Print the whole listing below exactly as given, pictures excluded.
____
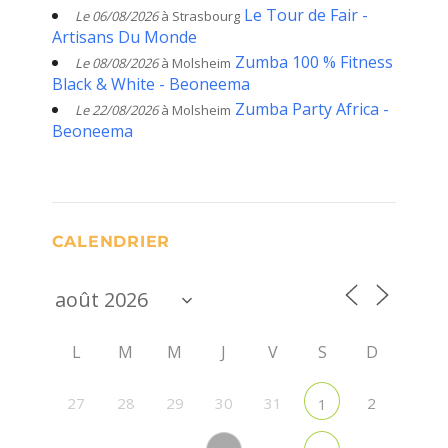
Le Tour de Fair -
Le 06/08/2026
à Strasbourg
Artisans Du Monde
Zumba 100 % Fitness
Le 08/08/2026
à Molsheim
Black & White - Beoneema
Zumba Party Africa -
Le 22/08/2026
à Molsheim
Beoneema
CALENDRIER
L
M
M
J
V
S
D
27
28
29
30
31
2
1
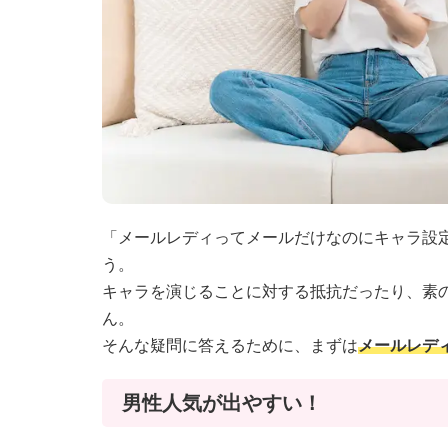
「メールレディってメールだけなのにキャラ設
う。
キャラを演じることに対する抵抗だったり、素
ん。
そんな疑問に答えるために、まずは
メールレデ
男性人気が出やすい！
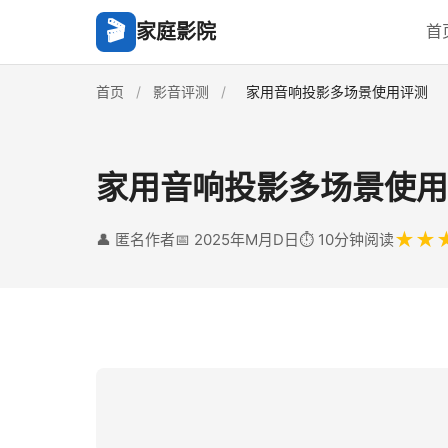
🎬
家庭影院
首
首页
/
影音评测
/
家用音响投影多场景使用评测
家用音响投影多场景使用
★★
👤 匿名作者
📅 2025年M月D日
⏱️ 10分钟阅读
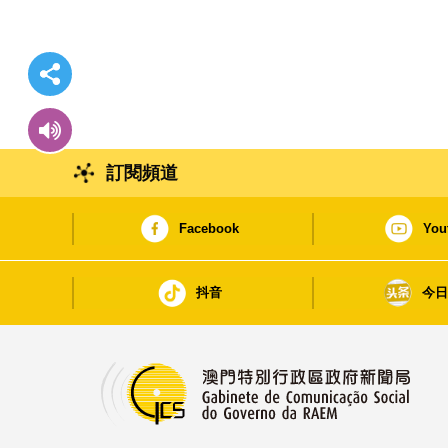
訂閱頻道
Facebook
You
抖音
今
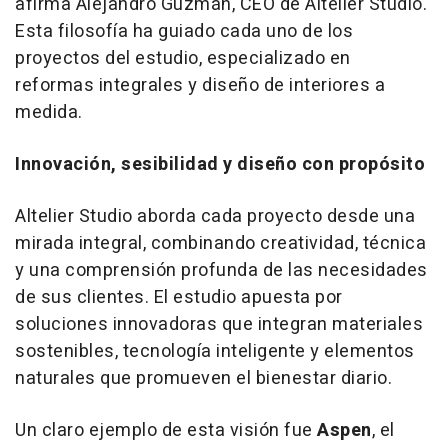
afirma Alejandro Guzmán, CEO de Altelier Studio.
Esta filosofía ha guiado cada uno de los
proyectos del estudio, especializado en
reformas integrales y diseño de interiores a
medida.
Innovación, sesibilidad y diseño con propósito
Altelier Studio aborda cada proyecto desde una
mirada integral, combinando creatividad, técnica
y una comprensión profunda de las necesidades
de sus clientes. El estudio apuesta por
soluciones innovadoras que integran materiales
sostenibles, tecnología inteligente y elementos
naturales que promueven el bienestar diario.
Un claro ejemplo de esta visión fue
Aspen
, el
____
EXPECTED OUTPUT
Le Tour de Fair -
Le 06/08/2026
à Strasbourg
Artisans Du Monde
Zumba 100 % Fitness
Le 08/08/2026
à Molsheim
Black & White - Beoneema
Zumba Party Africa -
Le 22/08/2026
à Molsheim
Beoneema
CALENDRIER
L
M
M
J
V
S
D
27
28
29
30
31
2
1
「メールレディってメールだけなのにキャラ設
う。
キャラを演じることに対する抵抗だったり、素
ん。
そんな疑問に答えるために、まずは
メールレデ
男性人気が出やすい！
🎬
家庭影院
首
首页
/
影音评测
/
家用音响投影多场景使用评测
家用音响投影多场景使用
★★
👤 匿名作者
📅 2025年M月D日
⏱️ 10分钟阅读
訂閱頻道
Facebook
You
抖音
今
afirma Alejandro Guzmán, CEO de Altelier Studio.
Esta filosofía ha guiado cada uno de los
proyectos del estudio, especializado en
reformas integrales y diseño de interiores a
medida.
Innovación, sesibilidad y diseño con propósito
Altelier Studio aborda cada proyecto desde una
mirada integral, combinando creatividad, técnica
y una comprensión profunda de las necesidades
de sus clientes. El estudio apuesta por
soluciones innovadoras que integran materiales
sostenibles, tecnología inteligente y elementos
naturales que promueven el bienestar diario.
Un claro ejemplo de esta visión fue
Aspen
, el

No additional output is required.